PRINCÍPIO DE UM LIVRO POR FAZER
Em verdade, sou prisioneiro de um passado que perdi e já não posso voltar a ter e de um futuro que nunca terei. Permanece dentro de mim a criança que fui com os pés mergulhados na terra, aquele mundo de poços e de pássaros, de bois e de erva, de videiras e mosto, de flores e de estrume, de carros com rodas de metal rangendo sobre as ruas ou atolados na lama, de noras e infinitos passos em volta, de mãos e de frutos, aquele mundo que foi para mim o paraíso embora fosse tudo menos o paraíso, um mundo andrajoso e doente, de fugas e de mortes precoces, de coisas que não passavam e onde nada se passava, onde haviam de chegar as guerras longínquas mas sempre perto de nós porque perto de nós eram os funerais calados, os discursos ridículos e febris, os aerogramas e pobres mensagens de saudade com tristeza e medo ao fundo, um mundo a preto e branco, mas eu tinha quatro, cinco, seis anos e estava então perpetuamente embriagado de todas as cores, e olhava o mundo, as pessoas, as palavras e as coisas com uma imaginação inflamada e livre que o tempo e o entendimento só poderiam fazer-me perder, porque o tempo cobriu-me com sucessivos mantos de realidade, com sucessivas metamorfoses em que fui mudando a minha pele e o meu sangue, transformando-se isso num hábito que me permitiu escapar ao tédio e ao suicídio e vencer, assim, o próprio tempo.

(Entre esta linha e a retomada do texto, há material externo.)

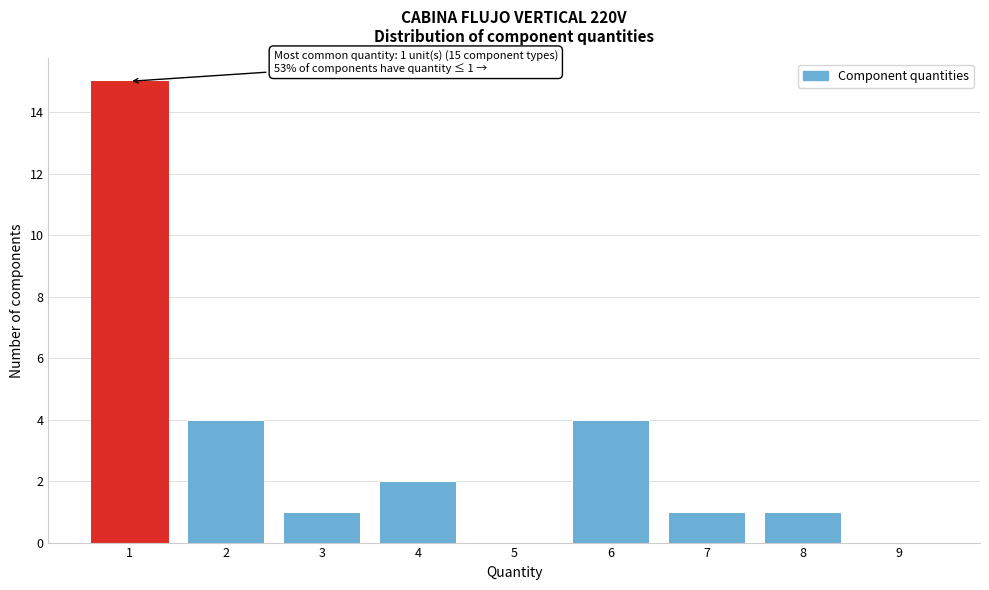

Reading left to right, transcribe all the data shown in this chart.

1=15	2=4	3=1	4=2	5=0	6=4	7=1	8=1	9=0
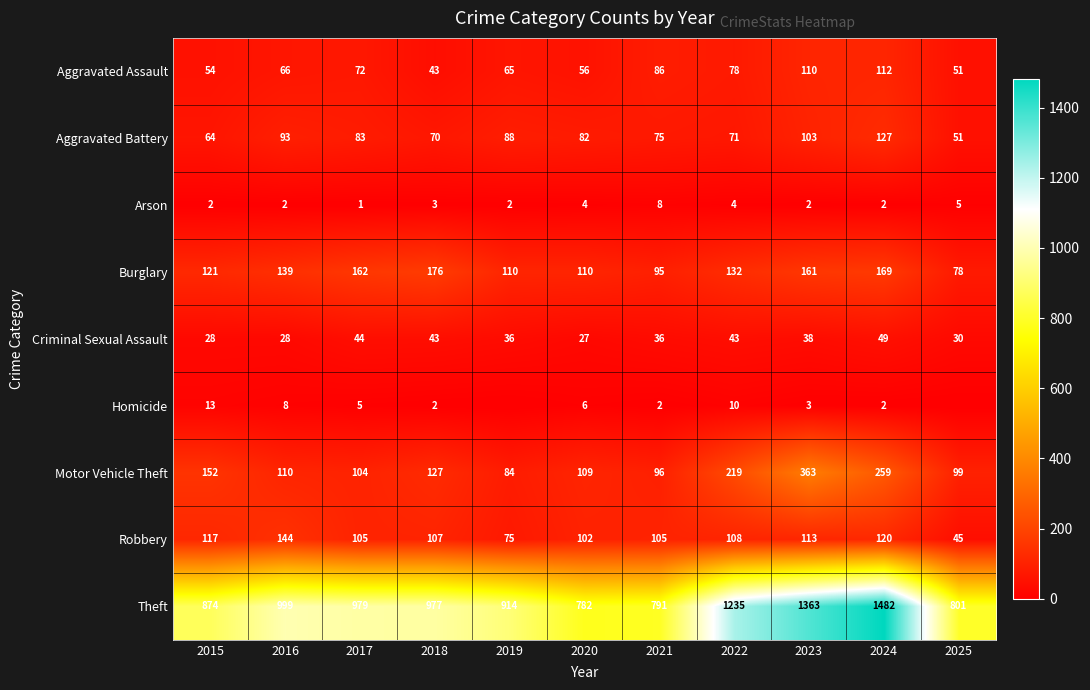

What is the average value of the Robbery series?

104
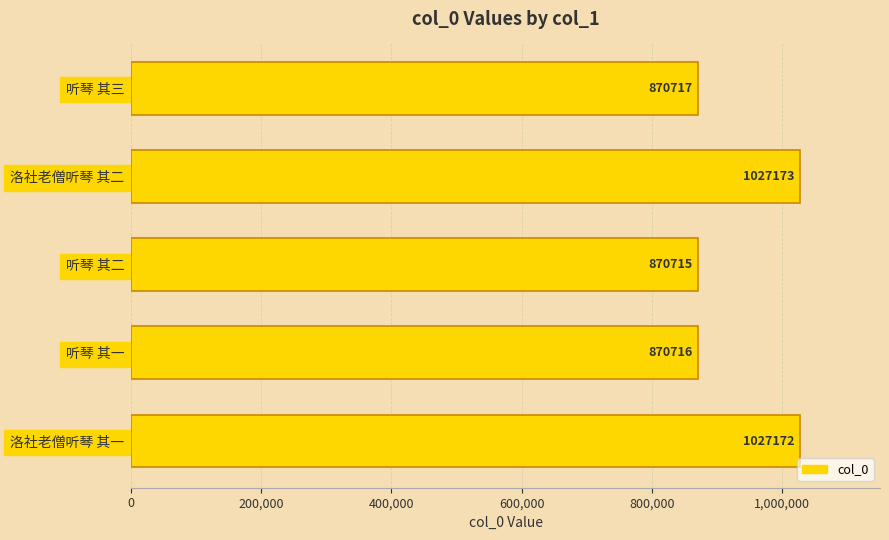

Reading top to bottom, extract all data points from this chart.

听琴 其三=870717	洛社老僧听琴 其二=1027173	听琴 其二=870715	听琴 其一=870716	洛社老僧听琴 其一=1027172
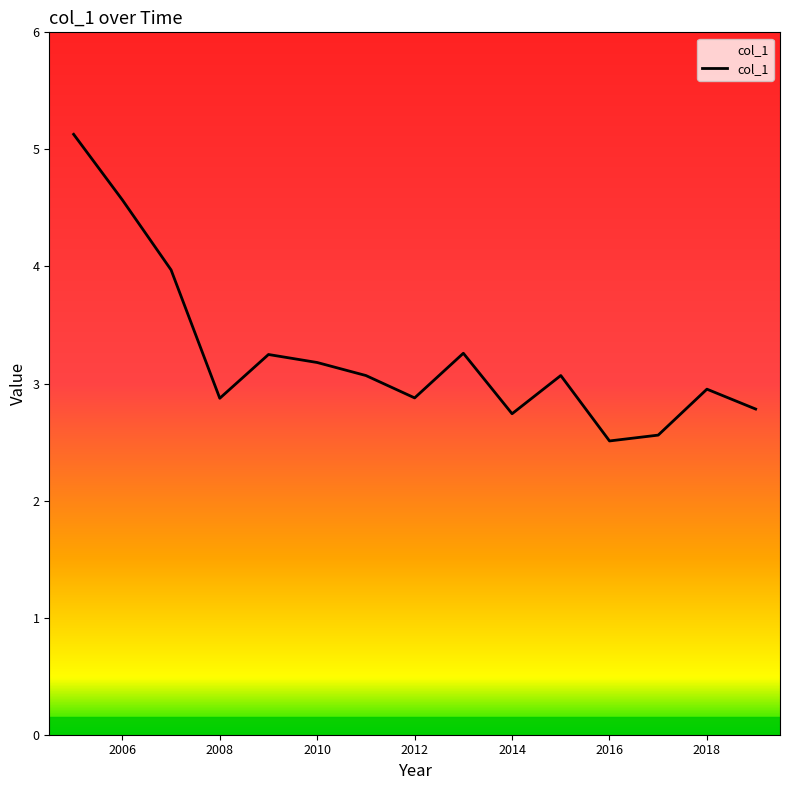

List the labels in order of value, smallest first.

2016-07-15, 2017-07-15, 2014-07-15, 2019-07-15, 2008-07-15, 2012-07-15, 2018-07-15, 2011-07-15, 2015-07-15, 2010-07-15, 2009-07-15, 2013-07-15, 2007-07-15, 2006-07-15, 2005-07-15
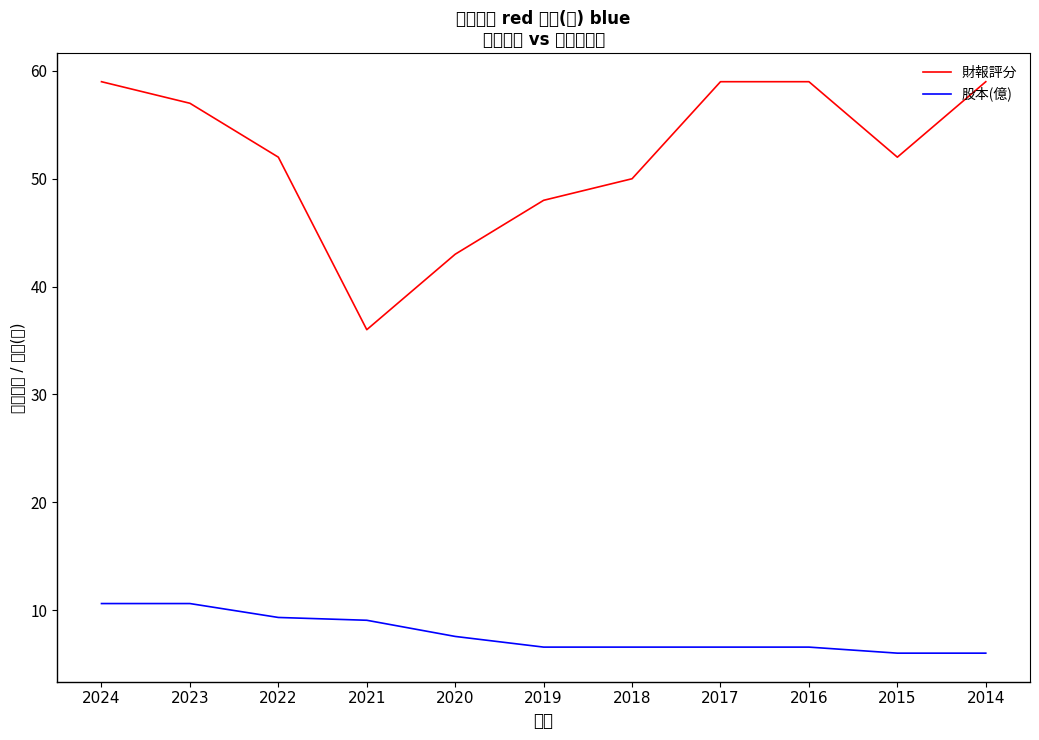

What is the maximum value for 股本(億)?

10.6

Porém, esse triunfo é a minha própria derrota porque se o passado deixou de existir e o mergulho no futuro ainda não aconteceu, a verdade é que o passado ocupa em mim o espaço de uma rosa eterna que é também uma ferida incurável, ambas persistentes no fundo de todas as metamorfoses e contra todas as metamorfoses.
Então, todo o entendimento que adquiri não passa da consciência terrível da minha derrota e do meu exílio num mundo que eu tento, em vão, explicar.